I am about to step out of my comfort zone and open my deep dark closet for everyone who reads this to see.  There will be some that will read this and question my need to put this in writing and others who know me may be shocked or saddened to learn of what I am about to share.  While I appreciate those of you who fall into either of those categories for taking the time to read this blog, you are not the one I am writing to…I am writing to the woman who needs to hear this.

My life at one time was full of dreams and happy moments.  They were so happy quite frankly that I could never have imagined things turning out the way they did.  But as I look back, there were clues…clues I saw, clues I tripped on and clues I fell over and for some curious reason I continued down the path.  I came from a small town and had protective parents and two younger brothers.  My world was pretty small and sheltered.  I was like every young girl.  I dated, had my heart-broken, laughed a lot, hung out with my friends, and went to college.  School was my thing.  I loved learning and I was good at it.  I received awards, accomplished goals, and met a man who I would eventually call my husband.

Soon I took a path…the path down the wedding aisle, the path to children and a very dark path I couldn’t find my way out of for a very long time.  The years collected and so did the clues.  The changes didn’t happen over night.  They were slow and methodical.  At first, I thought I was just becoming too sensitive as I got older.  I then blamed it on the pressures of life and the demands of having children.  Things progressively got worse  and as they did my excuses became larger and more unreasonable.

And while this was a slow progression, when I finally woke up to see how my life was eroding away, I was not the same girl who left her small hometown.  I was a grown woman who had been ripped to shreds by the razor-sharp tongue by the man she thought loved her.  I became frightened of the phone that it was surely going to deliver another round of stinging words strung together to destroy what was left of my heart and soul.  My closet became my safe haven and I found myself constantly worried about my children, my finances, and my ability to endure the next crisis.

______________________________

YOUR TASK =
Please say whether each of the following statements agrees with the blog post, giving yes or no and quoting the words of the blog post that decide it. 1. The writer grew up in a small town with two younger brothers. 2. The changes in the writer's life came about suddenly. 3. The writer's closet became a safe haven.

______________________________

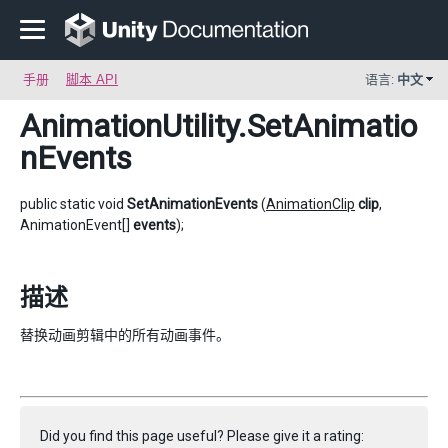
手册
脚本 API
语言:
中文
AnimationUtility
.SetAnimatio
nEvents
public static void
SetAnimationEvents
(
AnimationClip
clip
,
AnimationEvent[]
events
);
描述
替换动画剪辑中的所有动画事件。
Did you find this page useful? Please give it a rating: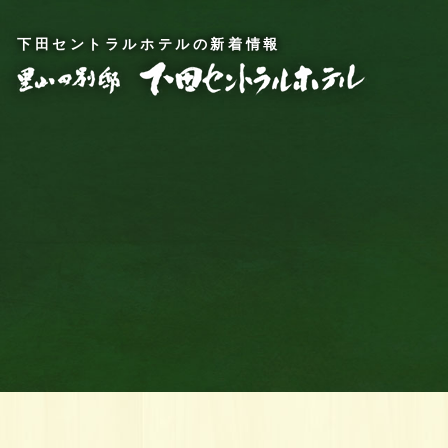
下田セントラルホテルの新着情報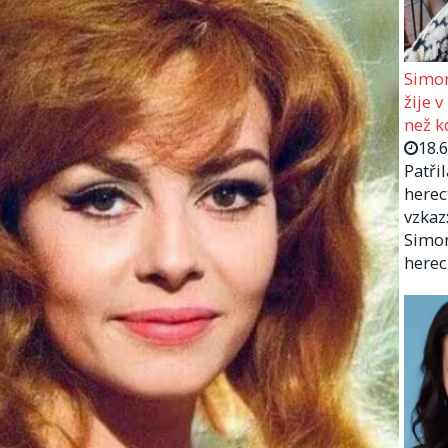
Simon
žije v
než kd
18.
Patři
herec
vzkaz:
Simon
herec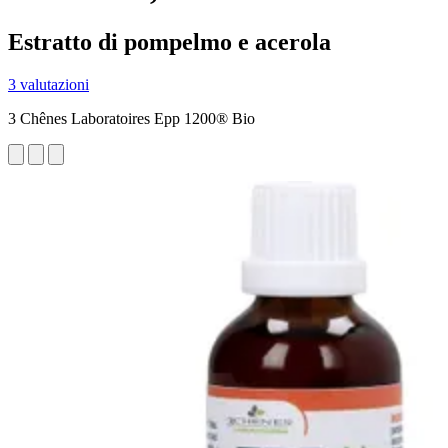
Estratto di pompelmo e acerola
3 valutazioni
3 Chênes Laboratoires Epp 1200® Bio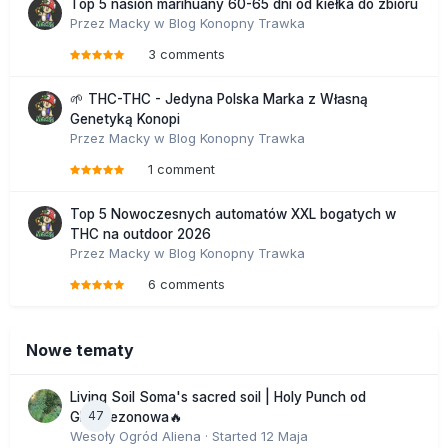
Top 5 nasion marihuany 60-65 dni od kiełka do zbioru
Przez
Macky
w
Blog Konopny Trawka
3 comments
🌱 THC-THC - Jedyna Polska Marka z Własną
Genetyką Konopi
Przez
Macky
w
Blog Konopny Trawka
1 comment
Top 5 Nowoczesnych automatów XXL bogatych w
THC na outdoor 2026
Przez
Macky
w
Blog Konopny Trawka
6 comments
Nowe tematy
Living Soil Soma's sacred soil | Holy Punch od
47
GHS sezonowa🔥
Wesoły Ogród Aliena
· Started
12 Maja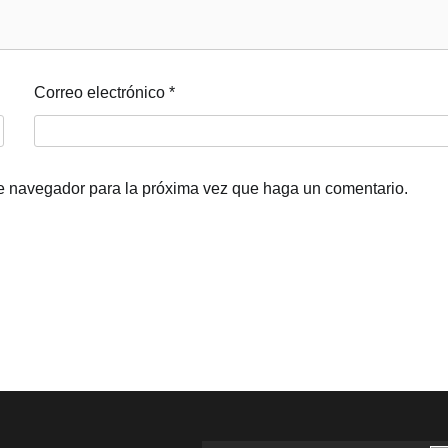
Correo electrónico
*
te navegador para la próxima vez que haga un comentario.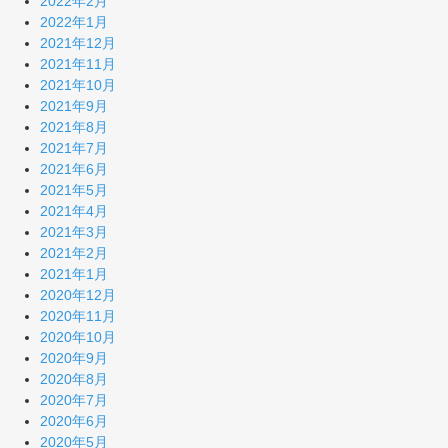
2022年2月
2022年1月
2021年12月
2021年11月
2021年10月
2021年9月
2021年8月
2021年7月
2021年6月
2021年5月
2021年4月
2021年3月
2021年2月
2021年1月
2020年12月
2020年11月
2020年10月
2020年9月
2020年8月
2020年7月
2020年6月
2020年5月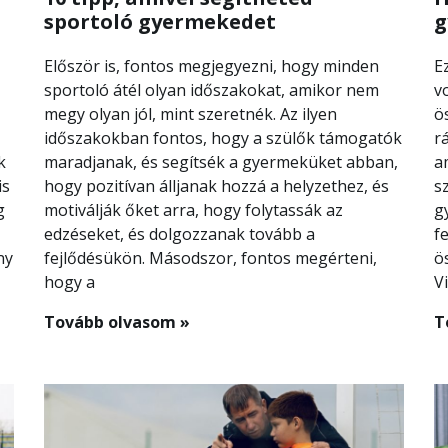
sportoló gyermekedet
g
Először is, fontos megjegyezni, hogy minden
E
sportoló átél olyan időszakokat, amikor nem
v
megy olyan jól, mint szeretnék. Az ilyen
ö
időszakokban fontos, hogy a szülők támogatók
r
k
maradjanak, és segítsék a gyermeküket abban,
a
is
hogy pozitívan álljanak hozzá a helyzethez, és
s
g
motiválják őket arra, hogy folytassák az
g
edzéseket, és dolgozzanak tovább a
f
ny
fejlődésükön. Másodszor, fontos megérteni,
ö
hogy a
V
Tovább olvasom »
T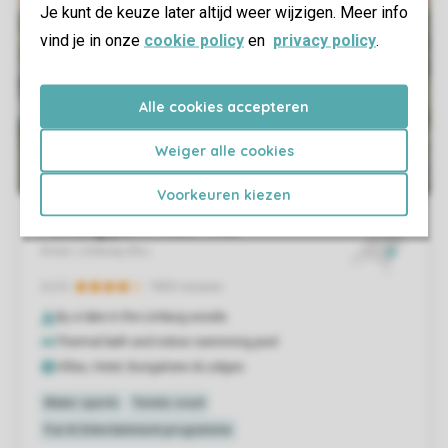
Je kunt de keuze later altijd weer wijzigen. Meer info
vind je in onze
cookie policy
en
privacy policy
.
Alle cookies accepteren
Weiger alle cookies
Voorkeuren kiezen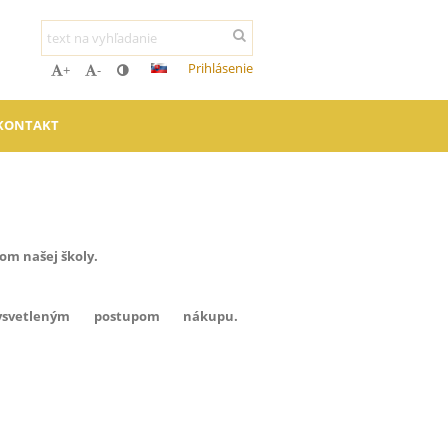
Prihlásenie
+
-
KONTAKT
gom našej školy.
vetleným postupom nákupu.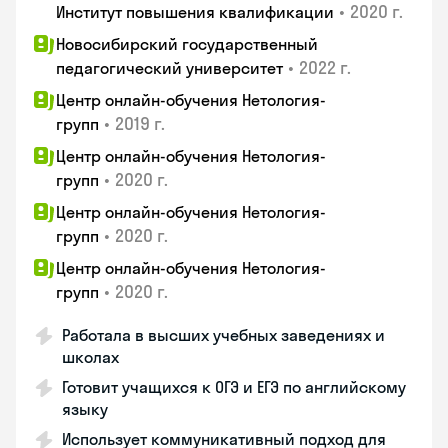
•
2020 г.
Институт повышения квалификации
Новосибирский государственный
•
2022 г.
педагогический университет
Центр онлайн-обучения Нетология-
•
2019 г.
групп
Центр онлайн-обучения Нетология-
•
2020 г.
групп
Центр онлайн-обучения Нетология-
•
2020 г.
групп
Центр онлайн-обучения Нетология-
•
2020 г.
групп
Работала в высших учебных заведениях и
школах
Готовит учащихся к ОГЭ и ЕГЭ по английскому
языку
Использует коммуникативный подход для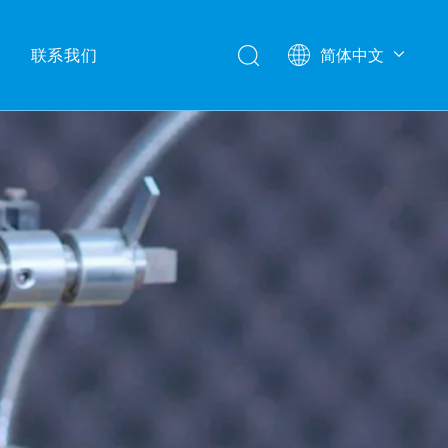
联系我们
简体中文
English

______________________________

PROBLEM SOLUTION =
1. Yes: "I came from a small town and had protective parents and two younger brothers."
2. No: "The changes didn’t happen over night. They were slow and methodical."
3. Yes: "My closet became my safe haven"